House Republican Leader John Boehner said Mr Geithner should shut down the financial bailout program and use money left in the fund to reduce government debt. The US budget deficit reached a record $1.42 trillion in the 2009 fiscal year that ended September 30th as the government spent money on stimulus programs to pull the nation out of the worst recession since the 1930s and tax revenue declined.
"The deficit is definitely a concern that's overhanging the dollar, there's no doubt," said Calyon's Kotecha. "But there is a long way to go before the deficit improves to a point where concerns completely recede. On the margin, it's good news for the dollar but I don't think we will see a huge impact off this news."
The Treasury invested about $245 billion last fiscal year into US banks to shore up the financial system. In the long run, those investments are expected to turn a profit of $19 billion, compared with a previous estimate of a $76 billion cost, the Treasury official said yesterday.
The government's net cost for its investments in banks, auto companies and insurers came to $42 billion last
fiscal year, the official said, about $110 billion less than projected in August.
The Treasury official said the Tarp should be judged on the basis of its effects on the financial system, and not
its cost. The US economy expanded for the first time in a year in the third quarter, growing at a 2.8 per cent annual rate. The Standard and Poor's 500 Financials Index has jumped 140 per cent since March 6th, and the cost of three-month dollar loans in London between banks fell to 0.257 per cent on December 4th from 1.41 per cent at the beginning of the year.

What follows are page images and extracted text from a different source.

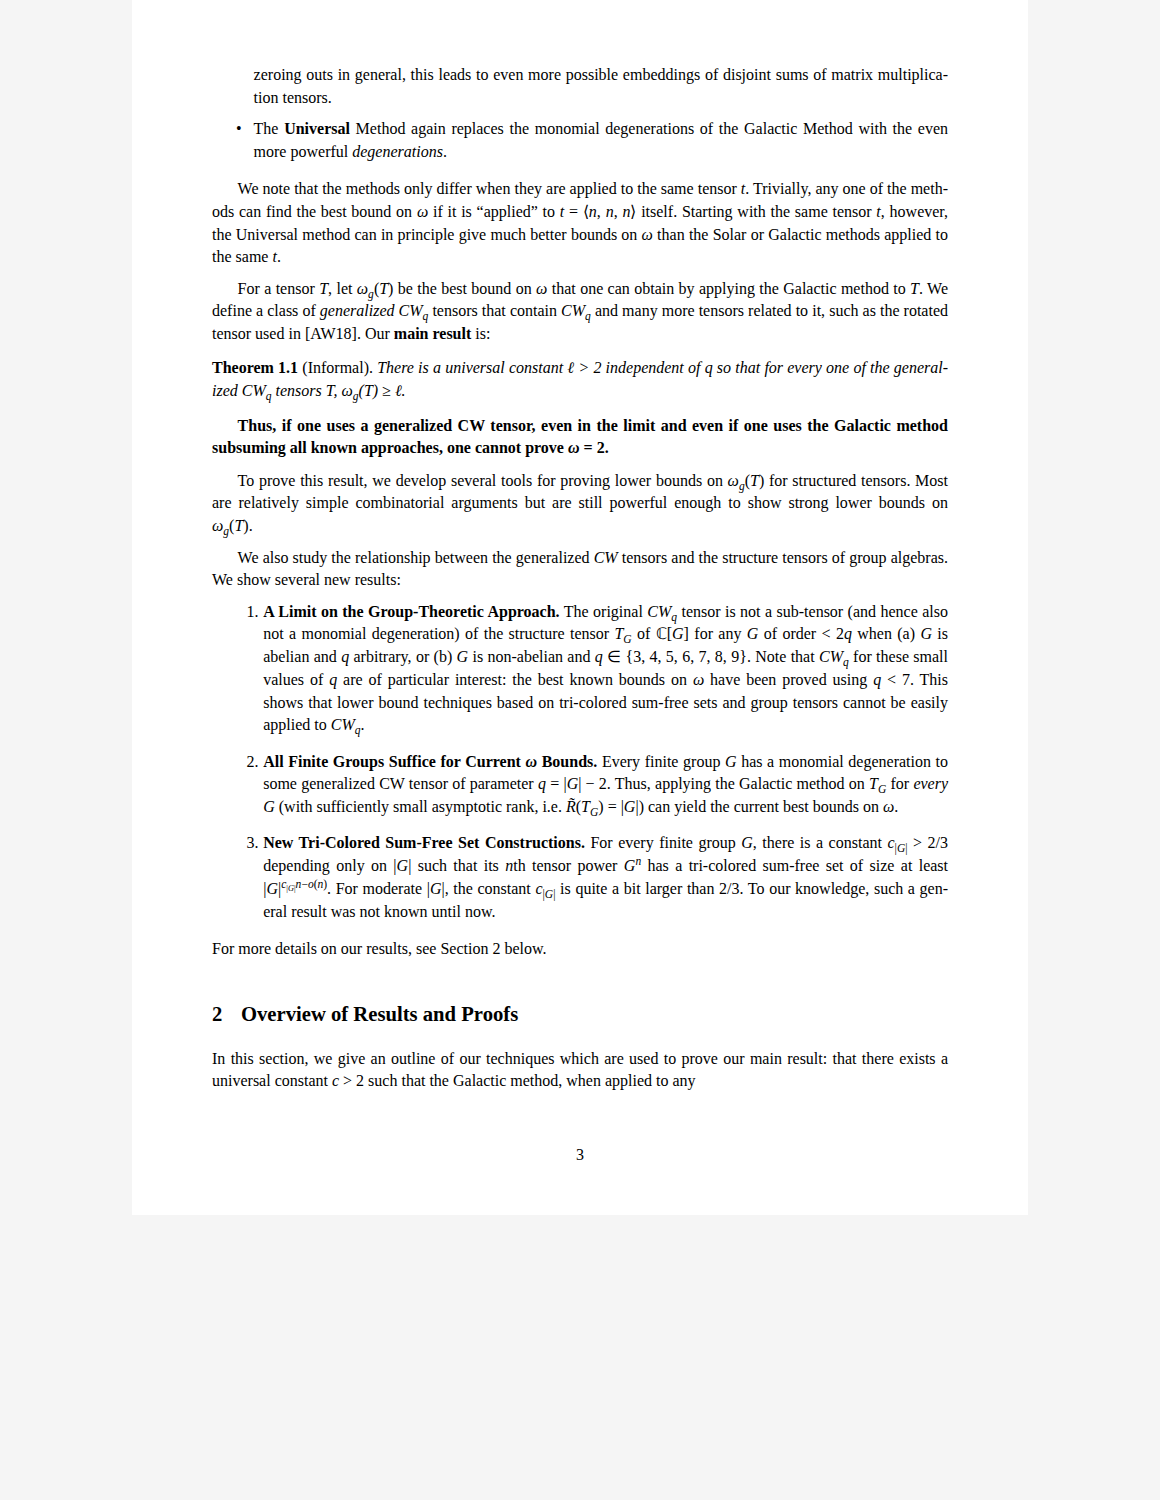zeroing outs in general, this leads to even more possible embeddings of disjoint sums of matrix multiplication tensors.
The Universal Method again replaces the monomial degenerations of the Galactic Method with the even more powerful degenerations.
We note that the methods only differ when they are applied to the same tensor t. Trivially, any one of the methods can find the best bound on ω if it is “applied” to t = ⟨n, n, n⟩ itself. Starting with the same tensor t, however, the Universal method can in principle give much better bounds on ω than the Solar or Galactic methods applied to the same t.
For a tensor T, let ωg(T) be the best bound on ω that one can obtain by applying the Galactic method to T. We define a class of generalized CWq tensors that contain CWq and many more tensors related to it, such as the rotated tensor used in [AW18]. Our main result is:
Theorem 1.1 (Informal). There is a universal constant ℓ > 2 independent of q so that for every one of the generalized CWq tensors T, ωg(T) ≥ ℓ.
Thus, if one uses a generalized CW tensor, even in the limit and even if one uses the Galactic method subsuming all known approaches, one cannot prove ω = 2.
To prove this result, we develop several tools for proving lower bounds on ωg(T) for structured tensors. Most are relatively simple combinatorial arguments but are still powerful enough to show strong lower bounds on ωg(T).
We also study the relationship between the generalized CW tensors and the structure tensors of group algebras. We show several new results:
A Limit on the Group-Theoretic Approach. The original CWq tensor is not a sub-tensor (and hence also not a monomial degeneration) of the structure tensor TG of ℂ[G] for any G of order < 2q when (a) G is abelian and q arbitrary, or (b) G is non-abelian and q ∈ {3, 4, 5, 6, 7, 8, 9}. Note that CWq for these small values of q are of particular interest: the best known bounds on ω have been proved using q < 7. This shows that lower bound techniques based on tri-colored sum-free sets and group tensors cannot be easily applied to CWq.
All Finite Groups Suffice for Current ω Bounds. Every finite group G has a monomial degeneration to some generalized CW tensor of parameter q = |G| − 2. Thus, applying the Galactic method on TG for every G (with sufficiently small asymptotic rank, i.e. R̃(TG) = |G|) can yield the current best bounds on ω.
New Tri-Colored Sum-Free Set Constructions. For every finite group G, there is a constant c|G| > 2/3 depending only on |G| such that its nth tensor power Gn has a tri-colored sum-free set of size at least |G|c|G|n−o(n). For moderate |G|, the constant c|G| is quite a bit larger than 2/3. To our knowledge, such a general result was not known until now.
For more details on our results, see Section 2 below.
2 Overview of Results and Proofs
In this section, we give an outline of our techniques which are used to prove our main result: that there exists a universal constant c > 2 such that the Galactic method, when applied to any
3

Employers have cut 7.2 million jobs since the recession began in December 2007. Payrolls fell by 11,000 workers in November, the smallest decline in 23 months, figures from the Labor Department showed last week. The jobless rate declined to 10 per cent, from a 26-year high of 10.2 per cent in October.
Mr Geithner, in last week's interview, said the decline in job losses was "progress, but not good enough".